“This will probably go down as one of the great Roses matches ever” was a statement made in the press box of Headingley Stadium five minutes before the first bowl.
Yorkshire are playing Lancashire in what the majority of the world would consider a completely meaningless county fixture.
It’s day four and Carnegie need to chase a 140-run deficit with just four wickets to spare.
County cricket is slowly descending into a training exercise to pad out the week before more entertaining variations of the game go on show.
The game is well in the balance. After Lancashire surged to a first innings total of 328, knocking their Pennine opponents back for just 239, it seemed as though the Lightning would get their first win at Headingley since 2007 (another press box stat there, so don’t pull me up on it!).
Well, a poor second innings performance left YCCC with around 300 to claw back over half of the third day, going into the fourth. It looked to be going well until a fourth wicket collapse saw the home side start the final day surely too far out of reach.
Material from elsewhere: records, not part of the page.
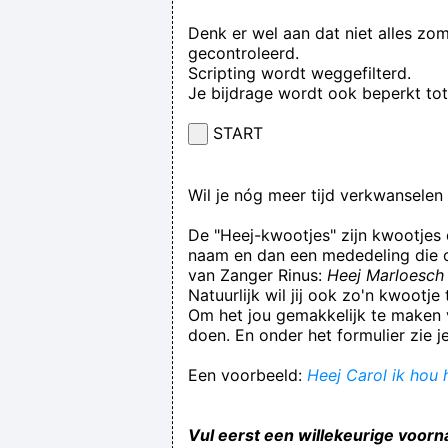
Denk er wel aan dat niet alles zo
gecontroleerd.
Scripting wordt weggefilterd.
Je bijdrage wordt ook beperkt to
START
Wil je nóg meer tijd verkwansele
De "Heej-kwootjes" zijn kwootjes
naam en dan een mededeling die op
van Zanger Rinus:
Heej Marloesch 
Natuurlijk wil jij ook zo'n kwootj
Om het jou gemakkelijk te maken v
doen. En onder het formulier zie j
Een voorbeeld:
Heej Carol ik hou h
Vul eerst een willekeurige voorn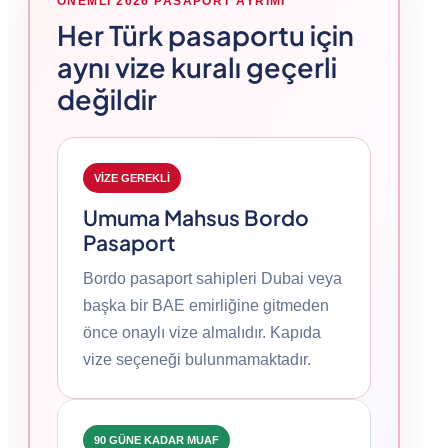
ÖNEMLI 2026 PASAPORT AYRIMI
Her Türk pasaportu için
aynı vize kuralı geçerli
değildir
VİZE GEREKLİ
Umuma Mahsus Bordo
Pasaport
Bordo pasaport sahipleri Dubai veya
başka bir BAE emirliğine gitmeden
önce onaylı vize almalıdır. Kapıda
vize seçeneği bulunmamaktadır.
90 GÜNE KADAR MUAF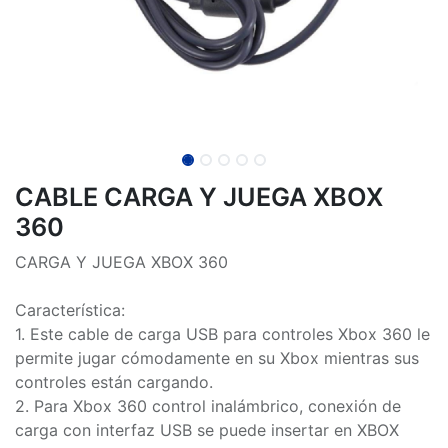
CABLE CARGA Y JUEGA XBOX
360
CARGA Y JUEGA XBOX 360
Característica:
1. Este cable de carga USB para controles Xbox 360 le
permite jugar cómodamente en su Xbox mientras sus
controles están cargando.
2. Para Xbox 360 control inalámbrico, conexión de
carga con interfaz USB se puede insertar en XBOX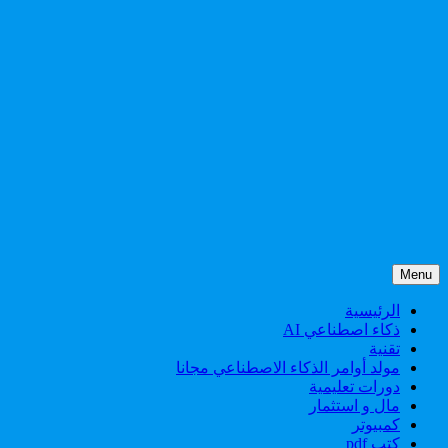
Menu
الرئيسية
ذكاء اصطناعي AI
تقنية
مولد أوامر الذكاء الاصطناعي مجانا
دورات تعليمية
مال و استثمار
كمبيوتر
كتب pdf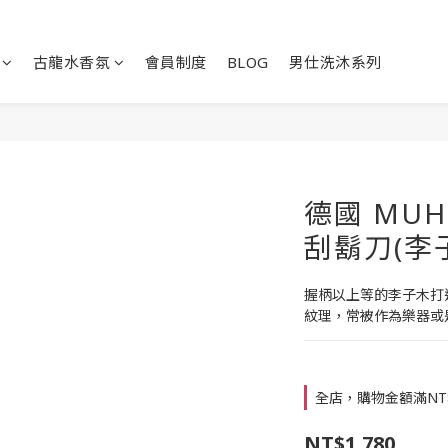
古龍水香氛
會員制度
BLOG
男仕洗沐系列
德國 MUHL
刮鬍刀(李
握柄以上等的李子木打
紋理，常被作為樂器或
全店，購物金額滿NT
NT$1,780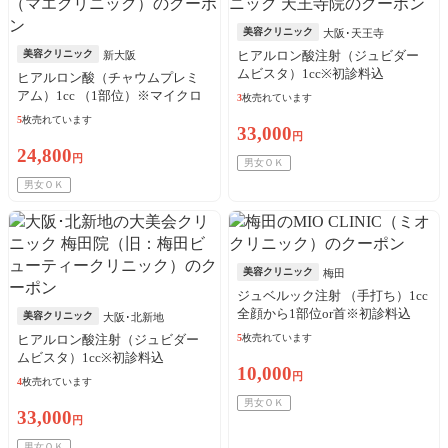
美容クリニック
大阪･天王寺
美容クリニック
ヒアルロン酸注射（ジュビダー
新大阪
ムビスタ）1cc※初診料込
ヒアルロン酸（チャウムプレミ
アム）1cc （1部位）※マイクロ
3
枚売れています
カニューレ代・初診料込
5
枚売れています
33,000
円
24,800
円
男女ＯＫ
男女ＯＫ
美容クリニック
梅田
ジュベルック注射 （手打ち）1cc
全顔から1部位or首※初診料込
美容クリニック
大阪･北新地
ヒアルロン酸注射（ジュビダー
5
枚売れています
ムビスタ）1cc※初診料込
10,000
円
4
枚売れています
男女ＯＫ
33,000
円
男女ＯＫ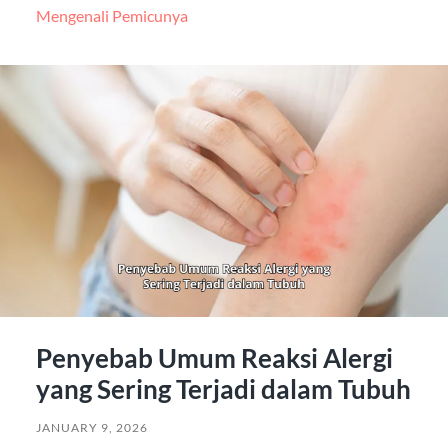
Mengenali Pemicunya
Penyebab Umum Reaksi Alergi
yang Sering Terjadi dalam Tubuh
JANUARY 9, 2026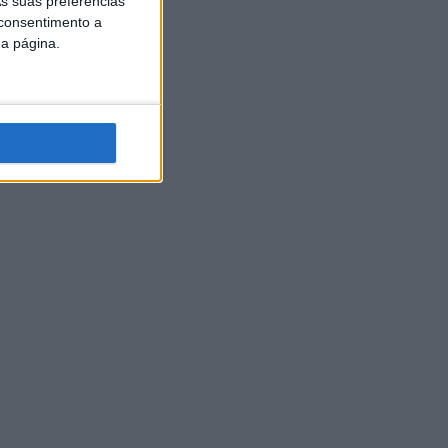
s suas preferências
 consentimento a
da página.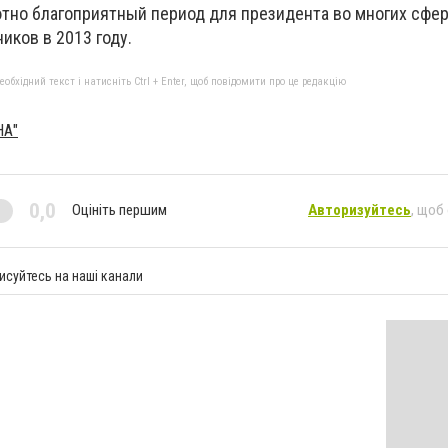
ютно благоприятный период для президента во многих сфер
иков в 2013 году.
бхідний текст і натисніть Ctrl + Enter, щоб повідомити про це редакцію
НА"
0,0
Оцініть першим
Авторизуйтесь
, щоб
исуйтесь на наші канали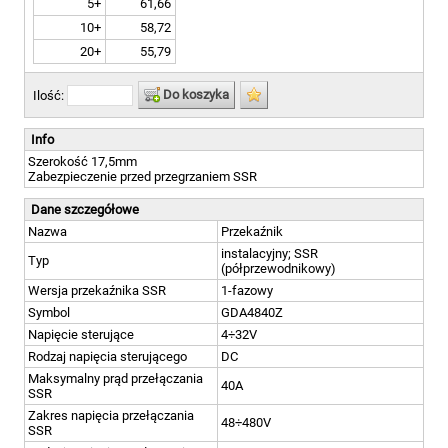
5+
61,66
10+
58,72
20+
55,79
Do koszyka
Ilość:
Info
Szerokość 17,5mm
Zabezpieczenie przed przegrzaniem SSR
Dane szczegółowe
Nazwa
Przekaźnik
instalacyjny; SSR
Typ
(półprzewodnikowy)
Wersja przekaźnika SSR
1-fazowy
Symbol
GDA4840Z
Napięcie sterujące
4÷32V
Rodzaj napięcia sterującego
DC
Maksymalny prąd przełączania
40A
SSR
Zakres napięcia przełączania
48÷480V
SSR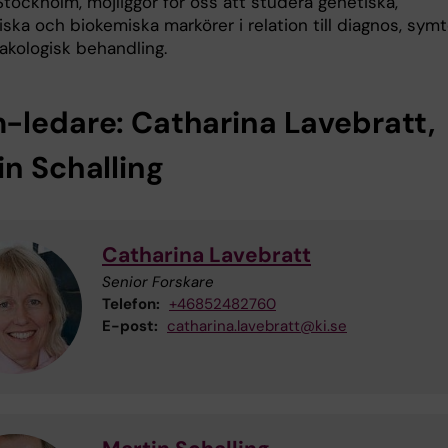
Stockholm, möjliggör för oss att studera genetiska,
ska och biokemiska markörer i relation till diagnos, sym
akologisk behandling.
-ledare: Catharina Lavebratt,
in Schalling
Catharina Lavebratt
Senior Forskare
Telefon:
+46852482760
E-post:
catharina.lavebratt@ki.se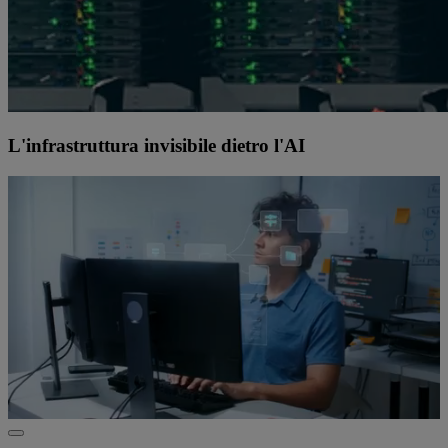
L'infrastruttura invisibile dietro l'AI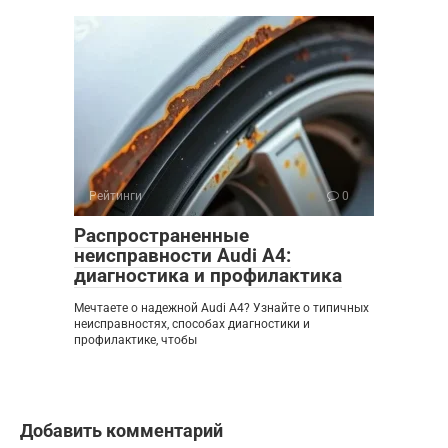
Рейтинги
0
Распространенные
неисправности Audi A4:
диагностика и профилактика
Мечтаете о надежной Audi A4? Узнайте о типичных
неисправностях, способах диагностики и
профилактике, чтобы
Добавить комментарий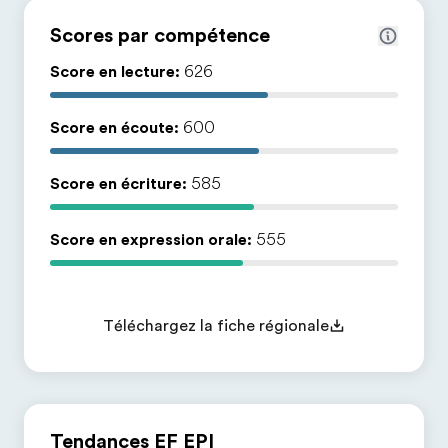
Scores par compétence
Score en lecture:
626
Score en écoute:
600
Score en écriture:
585
Score en expression orale:
555
Téléchargez la fiche régionale
Tendances EF EPI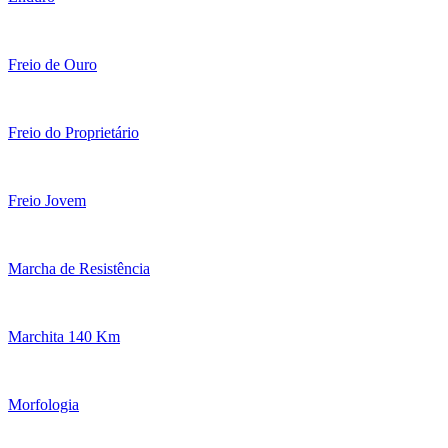
Freio de Ouro
Freio do Proprietário
Freio Jovem
Marcha de Resistência
Marchita 140 Km
Morfologia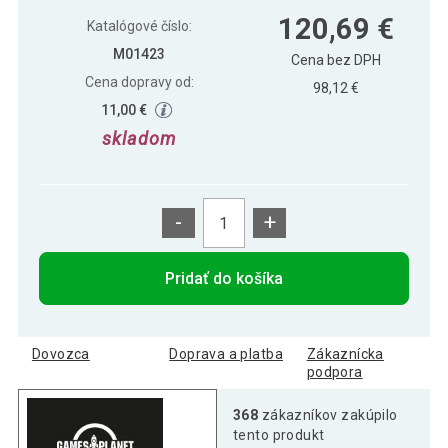
Stolný futbal čierny MDF 121 x 101 x 79
124,19 €
120,69 €
cm
Katalógové číslo:
M01423
Cena bez DPH
Cena dopravy od:
98,12 €
124,19 €
Stolný futbal - 121 x 101 x 79 cm
11,00 €
skladom
Stolný futbal Glasgow - 121 x 101 x 79
120,69 €
cm, biely
-
+
Pridať do košíka
Dovozca
Doprava a platba
Zákaznícka
podpora
368
zákazníkov zakúpilo
tento produkt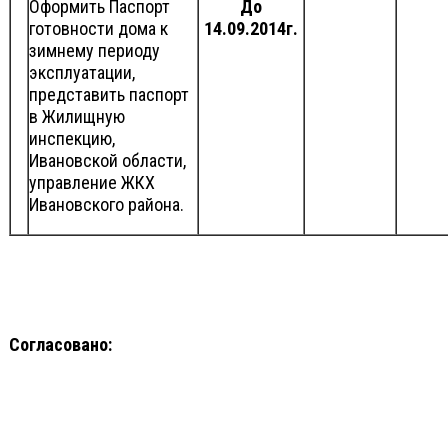
Оформить Паспорт
До
готовности дома к
14.09.2014г.
зимнему периоду
эксплуатации,
представить паспорт
в Жилищную
инспекцию,
Ивановской области,
управление ЖКХ
Ивановского района.
Согласовано: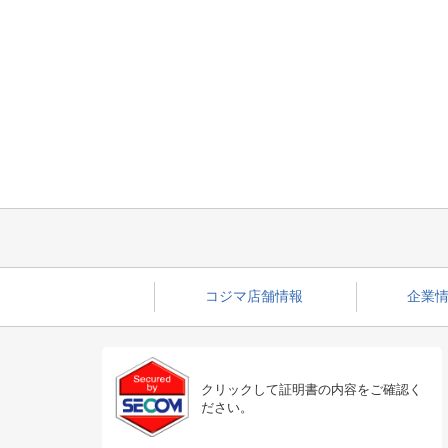
コジマ店舗情報
企業情
クリックして証明書の内容をご確認く
ださい。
So, regardless of result, this game is apparently going into the history books, and yet maybe 600 people will remember it, or at least remember next week they were present at all.
And this is the problem with county cricket, especially the four-day game. True county cricket is a retirement spectator activity for those who have backs too bad to play golf.
The game becomes a stat rather than an experience. You don’t remember that amazing fourth day catch at second slip against your rivals (Sidebottom c Smith for 16), quite like you remember the emotion of a goal being scored against a hated opponent (David Wetherall header, five yards out, Leeds Utd 1-0 Man Utd, 1997).
All that is remembered is a little figure in the bible-thin pages of Wisden for yet another year.
So why am I here?
I haven’t come here to watch one rival team against another – cricket just isn’t tribal enough for that. I haven’t come for the atmosphere in the stands, and there are no cheerleaders to be seen.
I can’t claim to understand the game much either. Check out this scorecard before play. It took me a good three minutes – that’s 180 seconds – to excavate Yorkshire’s total from the first innings… and I’ve now lost it again.
What I’m here for is to watch some good quality cricket, and this is where the county game differs from all others. I don’t care about remembering it tomorrow, or in a year from now. I just want to enjoy the moment and hopefully watch a good batting performance. The score helps – of course – it makes the skill of the lower orders battling through to the end even more engrossing and appreciated.
“In ten years time this will become a distant blur”. The press box conversation turns to memory, and what seems to be an apparent lack of it. Harking back to some match in 1980, one writer claims how he can hardly fathom what happened. Inevitably the conversation returns to Botham.
It seems this game will go the same way; reduced to the annals of an ageing reporter and cricket enthusiasts.
So where does this leave county cricket? The demographic on the terraces quite literally live in the moment, the moment is all they’ve got now, which is what I came for as well. It seems the four-day game is in a world of its own. Still the mainstay version of the game for players to develop test skills and chess-like discipline, county cricket is slowly descending into a training exercise to pad out the week before more entertaining variations of the game go on show.
And yet, some of us – even if only a very few on a sunny Saturday afternoon – some of us love it.
Incidentally, Lancashire won. A nice 50 partnership from Rashid and Shahzad ended as soon as it arrived, Shahzad edging into the gloves behind him. With 54 runs still needed Pyrah came in and did his bit, reducing the run chase to just 40 before lunch.
Yorkshire’s final pair got the chase down to 24 before Pyrah got his feet mixed up and the umpire raised his finger.
The fact Yorkshire forced their opponents to the break at least showed their commitment to what appeared to be a lost cause. As it is, the effort of remembering this game in a fortnight’s time looks like producing the same outcome.
Not that that matters.
“This game concludes that cricket offers the most exciting conclusions to a game watched by barely anybody”, came the final words of the Botham-era hack.